Exxon Mobil’s third-quarter profit declined compared with last year when the oil giant was put up record numbers due to soaring crude prices, but net income was up 15% compared with the previous quarter. It also raised its quarterly dividend.

Those lofty crude prices have fueled a shopping spree this year in the as Exxon acquired pipeline operator Denbury, the beneficiary of changes in U.S. climate policy, for $4.9 billion in July, and then a few weeks ago said it would buy Pioneer for $60 billion.

Exxon isn’t alone. Earlier this week, Chevron said it would spend more than $50 billion to acquire Hess.

Exxon Mobil Corp. earned $9.07 billion, or $2.25 per share in the period. That compares with $19.66 billion, or $4.68 per share, a year earlier.

Removing certain items, earnings were $2.27 per share.

Analysts polled by Zacks Investment Research predicted higher earnings of $2.36 per share, but Exxon does not adjust its reported results based on one-time events such as asset sales as most companies do.

Revenue slipped to $90.76 billion from $112.07 billion, but still topped Wall Street’s estimate of $89.29 billion.

Production dipped 0.8% to 3,688 thousand oil-equivalent barrels per day.

Exxon said Friday that it delivered its best ever third-quarter global refinery throughput at 4.2 million barrels per day.

“We delivered another quarter of strong operational performance, earnings and cash flows, adding nearly 80,000 net oil-equivalent barrels per day to support global supply,” Chairman and CEO Darren Woods said in a prepared statement.

Exxon’s results come just a few weeks after announcing that it would acquire Pioneer Natural Resources for nearly $60 billion.
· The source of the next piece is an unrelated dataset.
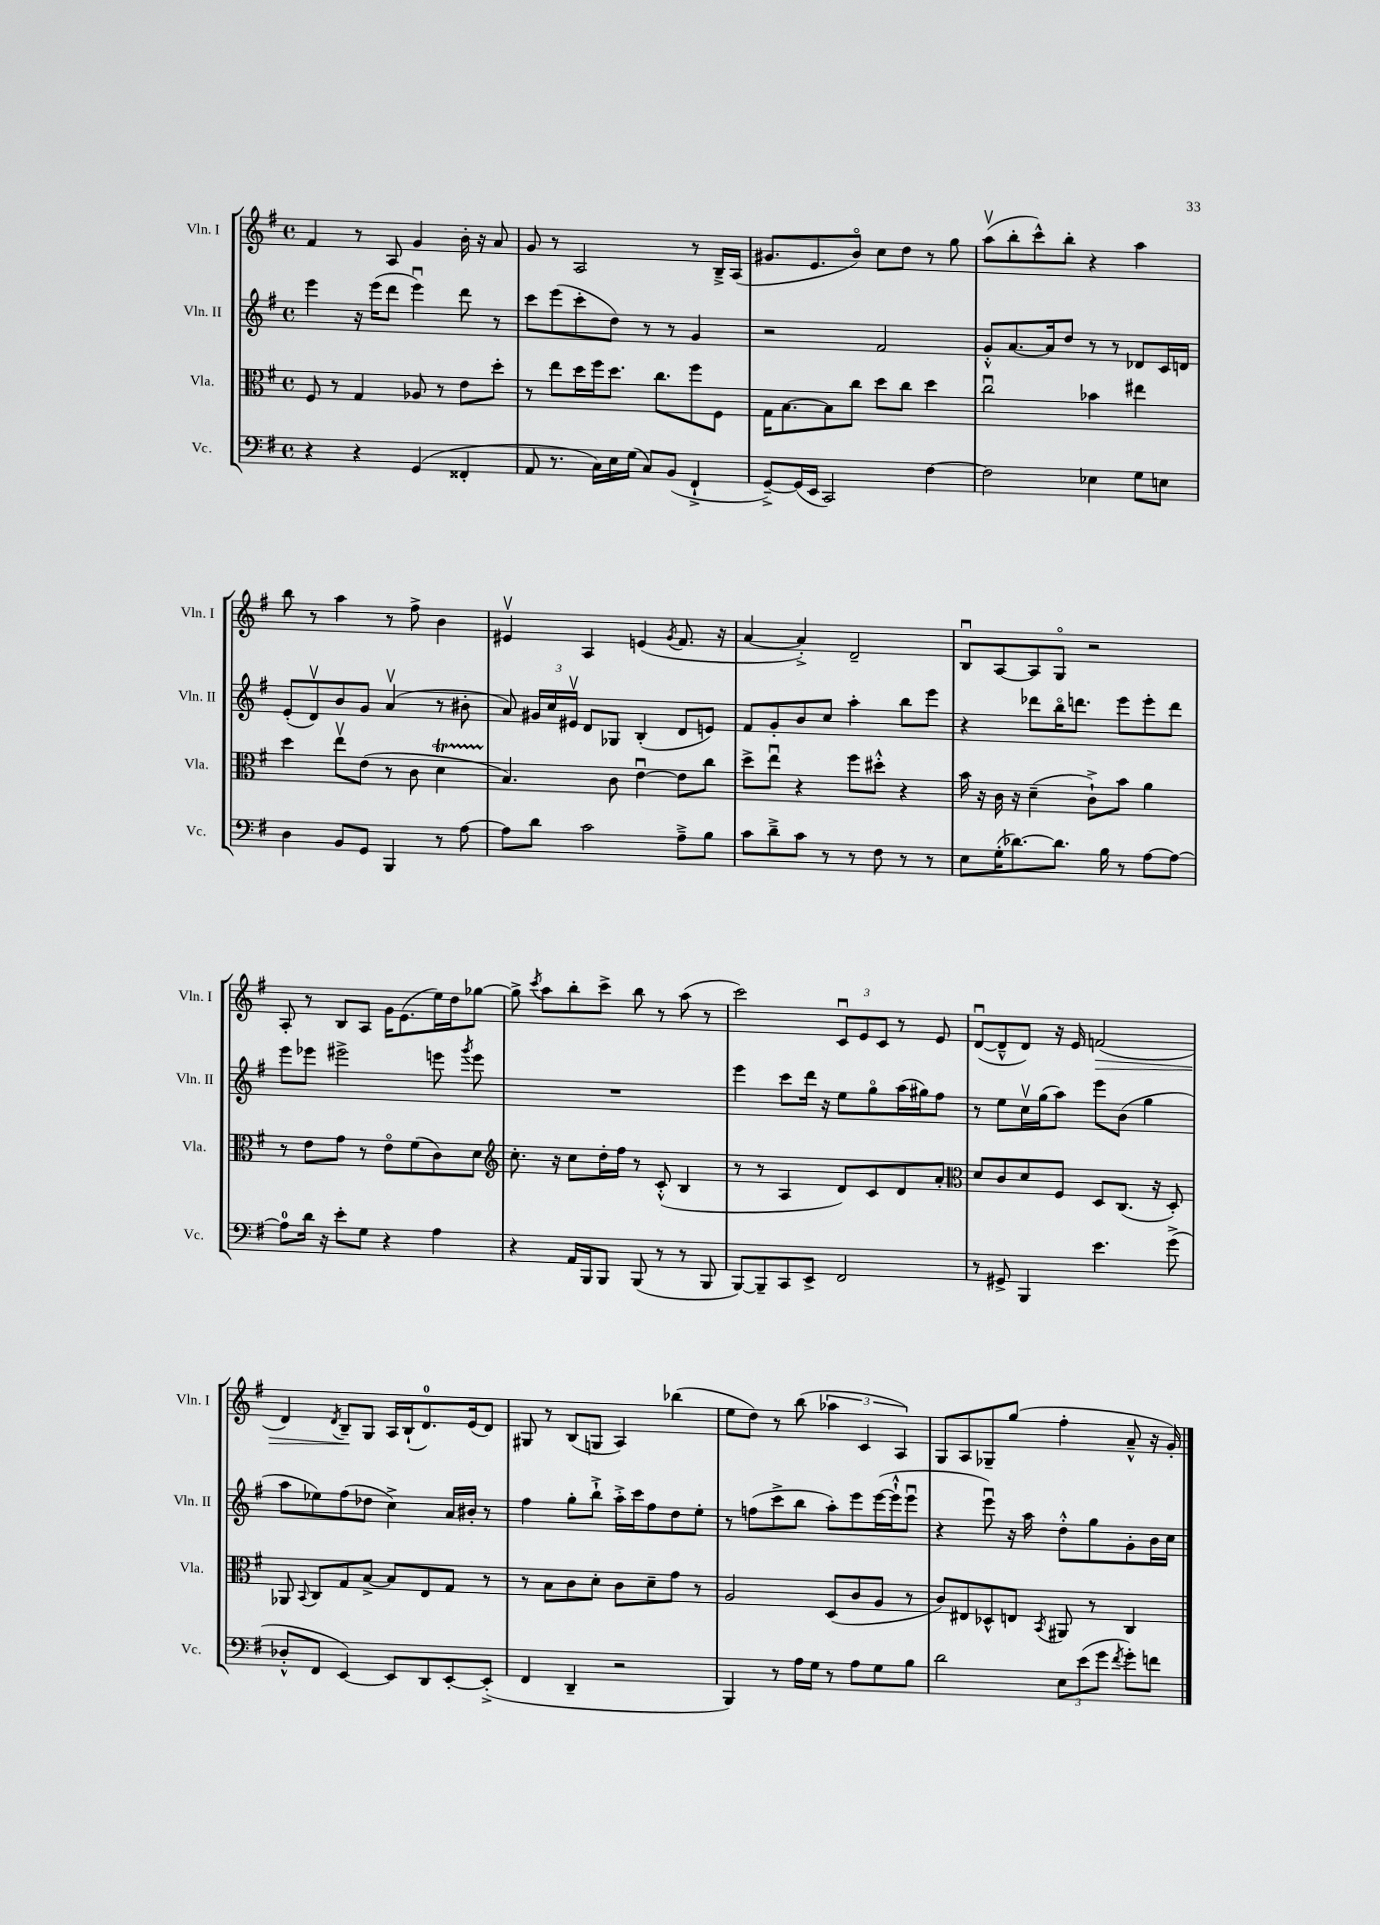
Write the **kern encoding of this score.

It’s the company’s largest buyout since acquiring Mobil two decades ago. The deal with Pioneer Natural vastly expands Exxon’s presence in the Permian Basin, a massive oilfield that straddles the border between Texas and New Mexico.

Exxon is flush with cash. The company posted unprecedented profits last year of $55.7 billion, breezing past its previous record of $45.22 billion in 2008 when oil prices hit record highs.

Large acquisitions within the energy sector continue to be made this year as oil prices surge, with Chevron saying on Monday that it is buying Hess Corp. for $53 billion.

Crude prices rose sharply in early 2022 with Russia’s invasion of Ukraine and are hovering around $90 per barrel after ticking another 9% higher this year. That has made big drillers cash rich and they are looking for places to invest.

Oil markets are being stretched by cutbacks in oil production from Saudi Arabia and Russia, and now, a war between Israel and Hamas runs the risk of igniting a broader conflict in the Middle East. While attacks on Israel do not disrupt global oil supply, according to an analysis by the U.S Energy Information Administration, “they raise the potential for oil supply disruptions and higher oil prices.”

Exxon also announced Friday that it raised its fourth-quarter dividend to 95 cents per share from 91 cents per share.

Exxon shares are up slightly before the open bell, AP reports.